I think that it’s largely a timing thing. The Republicans, especially the House Republicans, all of whom are up this year, wanted a year long extension because they didn’t want this issue hanging over their head for the elections, so with a 1 year extension paired with spending cuts, which is what the House wanted, the Republicans could say “See, we’ve cut spending.” As it is, with just the 2 month extension, this will come up again in February, the President and the Democrats can continue to look good with “The President is fighting the Republicans to keep the tax cuts and extend unemployment insurance”, and the dance will go on.

Soc Sec is supposed to be like a pension. Why should you pay more into it than you could possibly ever get back? The benefits are capped, why shouldn’t the payments be capped?

Honest question: Is it not possible now to pay more into it than you could possibly get back?

Yes. If you die early enough, it is possible. It is also possible to get more back as it stands now. If they removed the cap, they would remove even the possibility of getting more back for some people.

Yeah, but that would be true no matter how it was set up.

My question is, can you put more into the system now than you could possibly ever get back in benefits? Obviously, you could always get back more by living long enough, but if you have to live until you’re 150 to get back what you put in, I think that counts as “impossible”.

Ah, I see what you mean now. I don’t know. I haven’t done the math. You’d have to know what the cap was for every year over the time you are calculating. I bet someone has done it.

If you take someone like my Dad who is still working more than full time at 75 and will continue to do so for as long as he is alive, you probably will never make the money back. That’s not a fair example though. You’d have to select someone who actually retires.

IIRC, on average, most people get back about what they pay into Social Security.

Social Security also supports people with special needs from the age of 18 who have never paid into the system. As a parent of an autistic child, I think that’s a great thing.

What gives you the idea that the money you get is the money you paid in? It’s a transfer-payment system. The money you paid in when to people who were retired when you paid it in. The money you’ll get will be paid by people who are still working then. Why would you think the two are connected?

If it was set up in a way where you would have a personal, named, account into which the money was deposited and grew with that account’s contents being disbursed as part of your estate should you die early, that wouldn’t be true.

Let’s see. Maximum SS contribution in 2011 was ~$11K - more than half from employer if you’re employed, all of it from you if you’re your own boss.
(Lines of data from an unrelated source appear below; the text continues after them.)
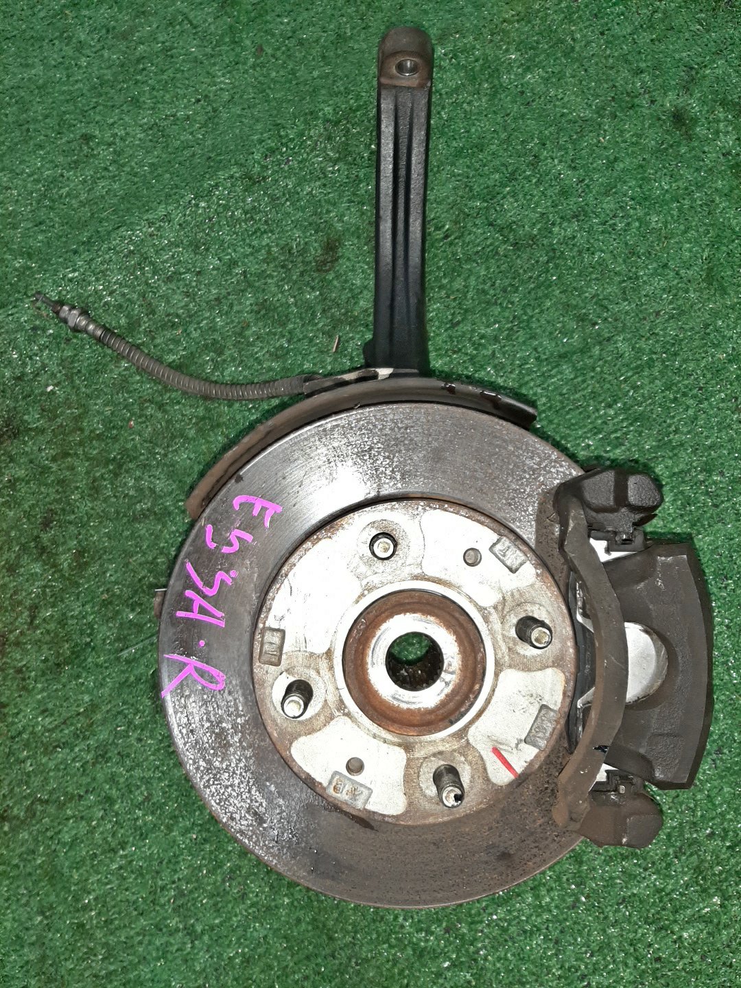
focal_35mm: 26
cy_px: 494
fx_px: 742
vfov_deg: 67.3
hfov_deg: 53.1
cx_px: 370
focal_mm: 3.93
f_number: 1.7
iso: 236
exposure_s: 1/50
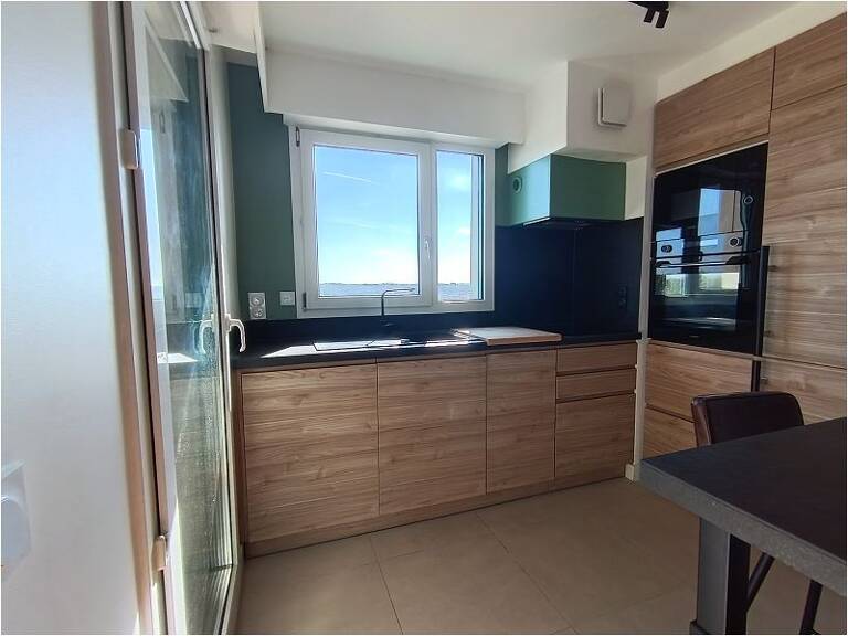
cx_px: 424
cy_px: 318
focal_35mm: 17
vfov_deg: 74.7
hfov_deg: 91.0
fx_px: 416
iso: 117
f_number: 2.2
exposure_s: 1/100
If you start working at 20 and earn enough to max out the contribution every year (which means you’re earning more than $106K/year every year), by 65, if interest on the savings is 2% (and let’s leave the inflation out of it) your contribution, compounded, would be $806K. Current maximum SS benefit is $2,366 monthly. If that money continues to earn that 2%, it would take about 43 years for you to exhaust that pool of money. That would be by the age of 108.

I am not criticizing you because that is an excellent first cut. We would still have to take into account that the max amount goes up from time to time as does the monthly benefit.

I just did the static analysis. Since we don’t know what will happen in the future, that’s the best you can do. I also didn’t take inflation into account, presuming that it evens out in the end.

IIRC, I saw somewhere the analysis that showed that most people who received the SS benefits throughout its history got WAY more money back than they contributed. Again, IIRC the same analysis claimed that in the future, if the trends continue, most people will get less.